Source records
= = = = =

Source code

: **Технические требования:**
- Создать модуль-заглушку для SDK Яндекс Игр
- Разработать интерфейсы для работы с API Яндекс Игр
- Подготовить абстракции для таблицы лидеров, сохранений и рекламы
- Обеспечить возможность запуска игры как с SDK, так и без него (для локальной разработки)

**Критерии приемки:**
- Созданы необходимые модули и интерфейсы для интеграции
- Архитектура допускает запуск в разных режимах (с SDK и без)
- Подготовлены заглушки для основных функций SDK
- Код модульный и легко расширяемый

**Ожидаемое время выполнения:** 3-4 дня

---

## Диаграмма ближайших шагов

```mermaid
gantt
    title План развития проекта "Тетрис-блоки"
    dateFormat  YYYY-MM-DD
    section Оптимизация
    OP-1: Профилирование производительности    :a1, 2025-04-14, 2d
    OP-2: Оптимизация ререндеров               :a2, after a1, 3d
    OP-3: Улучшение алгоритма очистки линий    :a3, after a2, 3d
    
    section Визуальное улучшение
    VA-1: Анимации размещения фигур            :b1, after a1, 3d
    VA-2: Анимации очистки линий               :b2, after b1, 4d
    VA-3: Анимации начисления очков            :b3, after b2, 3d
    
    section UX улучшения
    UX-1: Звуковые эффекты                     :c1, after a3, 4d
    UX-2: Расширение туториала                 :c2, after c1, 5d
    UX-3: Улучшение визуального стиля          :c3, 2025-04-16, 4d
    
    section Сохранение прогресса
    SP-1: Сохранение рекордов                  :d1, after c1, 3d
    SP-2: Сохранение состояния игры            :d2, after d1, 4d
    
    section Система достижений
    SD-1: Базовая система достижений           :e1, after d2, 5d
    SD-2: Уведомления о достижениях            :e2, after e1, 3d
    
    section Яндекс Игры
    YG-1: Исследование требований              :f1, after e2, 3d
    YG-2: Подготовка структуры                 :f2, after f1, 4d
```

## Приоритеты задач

= = = = =

Whatever the entries say, repeat all of them exactly.

Response —
Source code

: **Технические требования:**
- Создать модуль-заглушку для SDK Яндекс Игр
- Разработать интерфейсы для работы с API Яндекс Игр
- Подготовить абстракции для таблицы лидеров, сохранений и рекламы
- Обеспечить возможность запуска игры как с SDK, так и без него (для локальной разработки)

**Критерии приемки:**
- Созданы необходимые модули и интерфейсы для интеграции
- Архитектура допускает запуск в разных режимах (с SDK и без)
- Подготовлены заглушки для основных функций SDK
- Код модульный и легко расширяемый

**Ожидаемое время выполнения:** 3-4 дня

---

## Диаграмма ближайших шагов

```mermaid
gantt
    title План развития проекта "Тетрис-блоки"
    dateFormat  YYYY-MM-DD
    section Оптимизация
    OP-1: Профилирование производительности    :a1, 2025-04-14, 2d
    OP-2: Оптимизация ререндеров               :a2, after a1, 3d
    OP-3: Улучшение алгоритма очистки линий    :a3, after a2, 3d
    
    section Визуальное улучшение
    VA-1: Анимации размещения фигур            :b1, after a1, 3d
    VA-2: Анимации очистки линий               :b2, after b1, 4d
    VA-3: Анимации начисления очков            :b3, after b2, 3d
    
    section UX улучшения
    UX-1: Звуковые эффекты                     :c1, after a3, 4d
    UX-2: Расширение туториала                 :c2, after c1, 5d
    UX-3: Улучшение визуального стиля          :c3, 2025-04-16, 4d
    
    section Сохранение прогресса
    SP-1: Сохранение рекордов                  :d1, after c1, 3d
    SP-2: Сохранение состояния игры            :d2, after d1, 4d
    
    section Система достижений
    SD-1: Базовая система достижений           :e1, after d2, 5d
    SD-2: Уведомления о достижениях            :e2, after e1, 3d
    
    section Яндекс Игры
    YG-1: Исследование требований              :f1, after e2, 3d
    YG-2: Подготовка структуры                 :f2, after f1, 4d
```

## Приоритеты задач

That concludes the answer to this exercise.